(Exercise aim) Word for word, copy the lines from the one with "L’intervention assistée" to the last line of the data below, counting both, and keep every picture out.

(Records supplied)
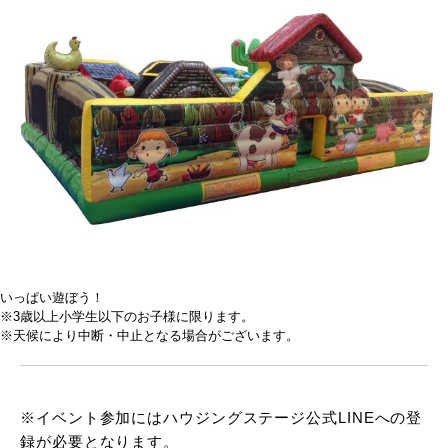
いっぱい遊ぼう！
※3歳以上小学生以下のお子様に限ります。
※天候により中断・中止となる場合がございます。
※イベント参加にはハウジングステージ公式LINEへの登
録が必要となります。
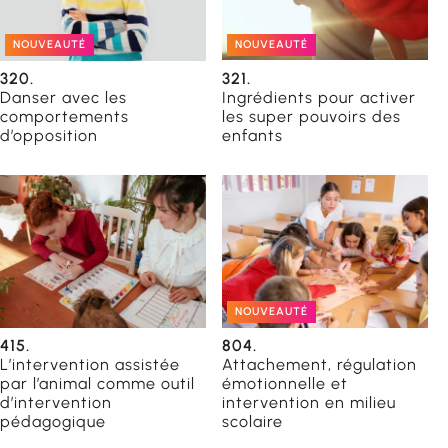
NOUVEAUTÉ
NOUVEAUTÉ
320.
321.
Danser avec les
Ingrédients pour activer
comportements
les super pouvoirs des
d’opposition
enfants
NOUVEAUTÉ
415.
804.
L’intervention assistée
Attachement, régulation
par l’animal comme outil
émotionnelle et
d’intervention
intervention en milieu
pédagogique
scolaire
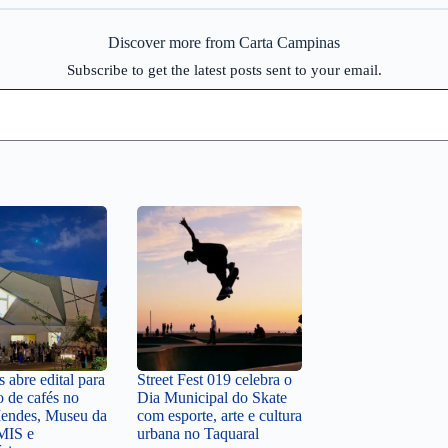
Discover more from Carta Campinas
Subscribe to get the latest posts sent to your email.
 abre edital para
Street Fest 019 celebra o
o de cafés no
Dia Municipal do Skate
endes, Museu da
com esporte, arte e cultura
MIS e
urbana no Taquaral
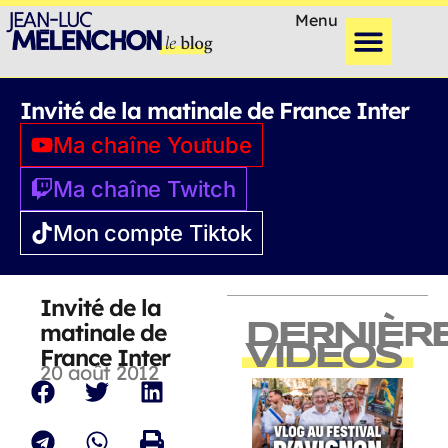
Menu
Invité de la matinale de France Inter
Ma chaîne Youtube
Ma chaîne Twitch
Mon compte Tiktok
Invité de la
matinale de
DERNIÈR
VIDEOS
France Inter
20 août 2012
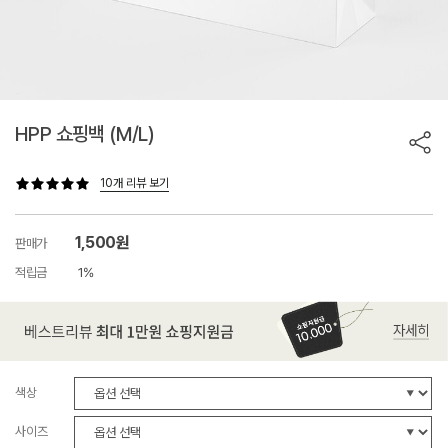
HPP 쇼핑백 (M/L)
10개 리뷰 보기
1,500원
판매가
적립금
1%
색상
사이즈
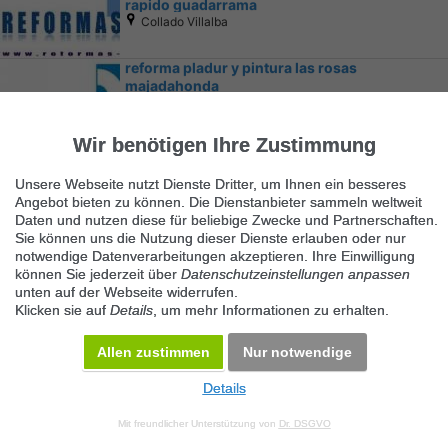
rapido guadarrama
Collado Villalba
reforma pladur y pintura las rosas
majadahonda
Majadahonda
Wir benötigen Ihre Zustimmung
Unsere Webseite nutzt Dienste Dritter, um Ihnen ein besseres
Angebot bieten zu können. Die Dienstanbieter sammeln weltweit
Daten und nutzen diese für beliebige Zwecke und Partnerschaften.
Sie können uns die Nutzung dieser Dienste erlauben oder nur
notwendige Datenverarbeitungen akzeptieren. Ihre Einwilligung
Ähnliche Suchbegriffe
können Sie jederzeit über
Datenschutzeinstellungen anpassen
unten auf der Webseite widerrufen.
Servicios
Klicken sie auf
Details
, um mehr Informationen zu erhalten.
Allen zustimmen
Nur notwendige
Details
© 2026 Maven360 GmbH - v 9.0.6
Mit freundlicher Unterstützung von
Dr. DSGVO
AGB
Datenschutz
Impressum
Kontakt
Datenschutz anpassen
Desktop Version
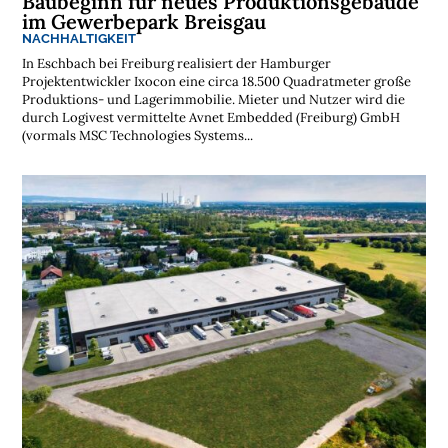
Baubeginn für neues Produktionsgebäude
im Gewerbepark Breisgau
NACHHALTIGKEIT
In Eschbach bei Freiburg realisiert der Hamburger
Projektentwickler Ixocon eine circa 18.500 Quadratmeter große
Produktions- und Lagerimmobilie. Mieter und Nutzer wird die
durch Logivest vermittelte Avnet Embedded (Freiburg) GmbH
(vormals MSC Technologies Systems...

(Output)
L’intervention assistée
Attachement, régulation
par l’animal comme outil
émotionnelle et
d’intervention
intervention en milieu
pédagogique
scolaire
Discover more from Carta Campinas
Subscribe to get the latest posts sent to your email.
 abre edital para
Street Fest 019 celebra o
o de cafés no
Dia Municipal do Skate
endes, Museu da
com esporte, arte e cultura
MIS e
urbana no Taquaral
Menu
Invité de la matinale de France Inter
Ma chaîne Youtube
Ma chaîne Twitch
Mon compte Tiktok
Invité de la
matinale de
DERNIÈR
VIDEOS
France Inter
20 août 2012
HPP 쇼핑백 (M/L)
10개 리뷰 보기
1,500원
판매가
적립금
1%
색상
사이즈
rapido guadarrama
Collado Villalba
reforma pladur y pintura las rosas
majadahonda
Majadahonda
Wir benötigen Ihre Zustimmung
Unsere Webseite nutzt Dienste Dritter, um Ihnen ein besseres
Angebot bieten zu können. Die Dienstanbieter sammeln weltweit
Daten und nutzen diese für beliebige Zwecke und Partnerschaften.
Sie können uns die Nutzung dieser Dienste erlauben oder nur
notwendige Datenverarbeitungen akzeptieren. Ihre Einwilligung
Ähnliche Suchbegriffe
können Sie jederzeit über
Datenschutzeinstellungen anpassen
unten auf der Webseite widerrufen.
Servicios
Klicken sie auf
Details
, um mehr Informationen zu erhalten.
Allen zustimmen
Nur notwendige
Details
© 2026 Maven360 GmbH - v 9.0.6
Mit freundlicher Unterstützung von
Dr. DSGVO
AGB
Datenschutz
Impressum
Kontakt
Datenschutz anpassen
Desktop Version
Baubeginn für neues Produktionsgebäude
im Gewerbepark Breisgau
NACHHALTIGKEIT
In Eschbach bei Freiburg realisiert der Hamburger
Projektentwickler Ixocon eine circa 18.500 Quadratmeter große
Produktions- und Lagerimmobilie. Mieter und Nutzer wird die
durch Logivest vermittelte Avnet Embedded (Freiburg) GmbH
(vormals MSC Technologies Systems...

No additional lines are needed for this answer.